▶ **Pagina**:

Bij gebruik van werktuigen nooit de afvoeropening naar
omstanders toe richten of personen in de buurt van de in
werking zijnde machine laten komen.
Gebruik de machine niet als schermen, schilden of
andere beveiligingsmiddelen defect zijn of ontbreken.
Verander de instellingen van de motor niet en voorkom
overbelasting van de motor. De motor met te hoog
toerental laten draaien kan de kans op lichamelijk letsel
vergroten.
Voordat u de gebruikerspositie verlaat:
– aftakas uitschakelen en werktuigen laten zakken;
– versnelling in neutraalstand zetten en parkeerrem in
werking stellen;
– motor afzetten en sleuteltje uit contact nemen.
Aandrijving naar werktuigen uitschakelen, motor
afzetten en bougiekabel(s) losmaken of sleuteltje uit het
contact verwijderen
– voordat u verstoppingen losmaakt of de
afvoertunnel ontstopt;
– voordat u de maaimachine gaat controleren,
schoonmaken of andere werkzaamheden gaat
uitvoeren;
– als u een vreemd voorwerp raakt. Controleer de
maaimachine op beschadigingen en voer alle
benodigde reparaties uit alvorens deze weer te
gebruiken;
– als de maaimachine abnormaal begint te trillen
(direct controleren).
Aandrijving naar werktuigen uitschakelen bij transport
of als de machine niet in gebruik is.
Motor afzetten en aandrijving naar werktuigen
uitschakelen:
– voor het bijvullen van brandstof,
– voor verwijdering van de grasvanger,
– voor de instelling van de maaihoogte, tenzij die
vanaf de gebruikerspositie kan worden ingesteld.

▶ **Aangeleverde gegevens**:
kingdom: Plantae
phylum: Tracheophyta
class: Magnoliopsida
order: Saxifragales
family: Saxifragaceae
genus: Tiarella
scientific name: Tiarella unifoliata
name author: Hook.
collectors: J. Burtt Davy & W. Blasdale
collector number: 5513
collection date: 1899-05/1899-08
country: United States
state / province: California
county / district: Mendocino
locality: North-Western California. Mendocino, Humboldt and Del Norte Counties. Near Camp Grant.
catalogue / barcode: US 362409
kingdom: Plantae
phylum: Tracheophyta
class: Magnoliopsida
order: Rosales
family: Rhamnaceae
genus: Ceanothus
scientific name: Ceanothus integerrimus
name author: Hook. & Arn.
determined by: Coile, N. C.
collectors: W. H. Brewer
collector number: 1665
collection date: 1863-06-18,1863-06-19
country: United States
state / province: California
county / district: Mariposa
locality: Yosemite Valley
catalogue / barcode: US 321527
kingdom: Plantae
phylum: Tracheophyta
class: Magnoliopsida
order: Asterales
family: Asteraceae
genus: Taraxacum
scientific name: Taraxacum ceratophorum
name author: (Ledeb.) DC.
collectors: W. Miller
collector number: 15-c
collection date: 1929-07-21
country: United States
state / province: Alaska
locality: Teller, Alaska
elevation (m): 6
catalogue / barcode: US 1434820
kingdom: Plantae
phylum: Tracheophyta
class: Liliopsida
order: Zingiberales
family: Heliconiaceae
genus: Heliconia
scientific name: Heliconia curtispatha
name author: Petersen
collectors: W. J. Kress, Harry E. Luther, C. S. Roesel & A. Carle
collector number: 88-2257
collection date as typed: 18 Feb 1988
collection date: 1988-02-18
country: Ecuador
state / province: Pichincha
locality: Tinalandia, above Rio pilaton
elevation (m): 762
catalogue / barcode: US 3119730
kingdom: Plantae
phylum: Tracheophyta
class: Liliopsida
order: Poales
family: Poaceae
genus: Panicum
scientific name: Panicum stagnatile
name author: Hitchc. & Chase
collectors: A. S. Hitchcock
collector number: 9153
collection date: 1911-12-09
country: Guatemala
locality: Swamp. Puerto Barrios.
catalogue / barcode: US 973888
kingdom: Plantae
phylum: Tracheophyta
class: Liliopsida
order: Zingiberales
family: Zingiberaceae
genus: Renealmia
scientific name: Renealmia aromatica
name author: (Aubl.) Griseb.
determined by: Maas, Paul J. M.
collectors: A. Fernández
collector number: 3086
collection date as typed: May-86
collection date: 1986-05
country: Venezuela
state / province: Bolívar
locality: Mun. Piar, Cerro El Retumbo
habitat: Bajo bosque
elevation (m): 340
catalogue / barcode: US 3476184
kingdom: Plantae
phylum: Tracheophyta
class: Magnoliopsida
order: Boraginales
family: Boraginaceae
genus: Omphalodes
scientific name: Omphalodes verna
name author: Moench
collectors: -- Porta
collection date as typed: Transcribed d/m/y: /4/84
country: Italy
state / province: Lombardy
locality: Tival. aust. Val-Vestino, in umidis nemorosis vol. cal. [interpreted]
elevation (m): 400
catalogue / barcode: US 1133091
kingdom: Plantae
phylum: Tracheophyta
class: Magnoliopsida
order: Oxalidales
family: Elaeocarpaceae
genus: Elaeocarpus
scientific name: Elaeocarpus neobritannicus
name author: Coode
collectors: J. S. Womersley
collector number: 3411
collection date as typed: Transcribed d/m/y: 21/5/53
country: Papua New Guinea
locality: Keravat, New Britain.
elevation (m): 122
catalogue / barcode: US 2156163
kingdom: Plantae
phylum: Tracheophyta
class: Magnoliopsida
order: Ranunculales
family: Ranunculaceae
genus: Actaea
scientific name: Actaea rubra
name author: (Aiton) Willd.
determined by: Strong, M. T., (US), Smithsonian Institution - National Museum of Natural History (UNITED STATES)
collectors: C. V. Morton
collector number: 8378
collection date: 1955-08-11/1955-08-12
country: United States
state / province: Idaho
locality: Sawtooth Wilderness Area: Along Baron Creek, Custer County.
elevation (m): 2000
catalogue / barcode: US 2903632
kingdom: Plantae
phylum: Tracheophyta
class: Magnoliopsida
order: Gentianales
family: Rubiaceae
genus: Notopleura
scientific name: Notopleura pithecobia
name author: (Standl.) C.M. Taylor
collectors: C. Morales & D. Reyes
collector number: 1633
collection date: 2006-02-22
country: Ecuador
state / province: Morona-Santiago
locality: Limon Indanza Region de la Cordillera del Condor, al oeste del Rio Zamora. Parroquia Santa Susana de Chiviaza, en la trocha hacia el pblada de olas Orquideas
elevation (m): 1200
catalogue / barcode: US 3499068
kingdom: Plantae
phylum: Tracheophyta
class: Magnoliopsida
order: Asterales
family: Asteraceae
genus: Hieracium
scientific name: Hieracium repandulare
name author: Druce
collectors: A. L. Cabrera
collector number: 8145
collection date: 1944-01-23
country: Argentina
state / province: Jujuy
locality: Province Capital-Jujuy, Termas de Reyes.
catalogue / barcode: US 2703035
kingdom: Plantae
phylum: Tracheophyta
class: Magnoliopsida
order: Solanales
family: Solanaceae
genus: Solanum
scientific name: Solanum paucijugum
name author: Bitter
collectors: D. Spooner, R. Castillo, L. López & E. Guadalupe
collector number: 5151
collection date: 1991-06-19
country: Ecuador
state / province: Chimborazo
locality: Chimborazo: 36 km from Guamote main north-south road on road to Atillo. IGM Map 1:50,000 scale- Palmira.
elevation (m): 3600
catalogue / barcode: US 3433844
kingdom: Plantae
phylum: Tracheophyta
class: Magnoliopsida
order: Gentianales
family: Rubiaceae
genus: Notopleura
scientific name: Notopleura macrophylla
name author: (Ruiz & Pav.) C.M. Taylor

▶ **Opdrachten**:
(a) Vervang in de records, van het begin tot en met de regel met "scientific name: Panicum stagnatile", overal "collectors" door "verzamelaars" en geef alleen die regels verder ongewijzigd weer.
(b) Schrijf een vervolg op de veiligheidsvoorschriften voor de maaimachine, aansluitend op de laatste regel.
De records houden geen verband met de veiligheidsvoorschriften voor de maaimachine.

▶ **Uitgewerkte opdrachten**:
(a)
kingdom: Plantae
phylum: Tracheophyta
class: Magnoliopsida
order: Saxifragales
family: Saxifragaceae
genus: Tiarella
scientific name: Tiarella unifoliata
name author: Hook.
verzamelaars: J. Burtt Davy & W. Blasdale
collector number: 5513
collection date: 1899-05/1899-08
country: United States
state / province: California
county / district: Mendocino
locality: North-Western California. Mendocino, Humboldt and Del Norte Counties. Near Camp Grant.
catalogue / barcode: US 362409
kingdom: Plantae
phylum: Tracheophyta
class: Magnoliopsida
order: Rosales
family: Rhamnaceae
genus: Ceanothus
scientific name: Ceanothus integerrimus
name author: Hook. & Arn.
determined by: Coile, N. C.
verzamelaars: W. H. Brewer
collector number: 1665
collection date: 1863-06-18,1863-06-19
country: United States
state / province: California
county / district: Mariposa
locality: Yosemite Valley
catalogue / barcode: US 321527
kingdom: Plantae
phylum: Tracheophyta
class: Magnoliopsida
order: Asterales
family: Asteraceae
genus: Taraxacum
scientific name: Taraxacum ceratophorum
name author: (Ledeb.) DC.
verzamelaars: W. Miller
collector number: 15-c
collection date: 1929-07-21
country: United States
state / province: Alaska
locality: Teller, Alaska
elevation (m): 6
catalogue / barcode: US 1434820
kingdom: Plantae
phylum: Tracheophyta
class: Liliopsida
order: Zingiberales
family: Heliconiaceae
genus: Heliconia
scientific name: Heliconia curtispatha
name author: Petersen
verzamelaars: W. J. Kress, Harry E. Luther, C. S. Roesel & A. Carle
collector number: 88-2257
collection date as typed: 18 Feb 1988
collection date: 1988-02-18
country: Ecuador
state / province: Pichincha
locality: Tinalandia, above Rio pilaton
elevation (m): 762
catalogue / barcode: US 3119730
kingdom: Plantae
phylum: Tracheophyta
class: Liliopsida
order: Poales
family: Poaceae
genus: Panicum
scientific name: Panicum stagnatile

(b)
Neem gas terug terwijl de motor uitloopt. Als de
machine met een brandstofkraan is uitgerust, draai deze
dan dicht als het maaiwerk voltooid is.
Onderhoud en stalling
Draai alle moeren, bouten en schroeven regelmatig
strak aan, zodat de machine steeds veilig in gebruik is.
Stal de machine nooit met brandstof in de tank in een
gebouw waar dampen open vlammen of vonken kunnen
bereiken.
Laat de motor afkoelen voordat u de maaimachine in
een afgesloten ruimte stalt.
Houd de motor, geluiddemper, accubehuizing en de
brandstofopslagplaats vrij van overtollig vet, gras en
bladeren om brandgevaar te verminderen.
Controleer de grasvanger regelmatig op slijtage en
mankementen.
Versleten of beschadigde onderdelen vervangen ten
behoeve van een veilig gebruik.
Als de brandstoftank moet worden afgetapt, moet dit
buiten plaatsvinden.
Let op dat bij machines met meer maaimessen andere
messen kunnen gaan draaien doordat u een mes draait.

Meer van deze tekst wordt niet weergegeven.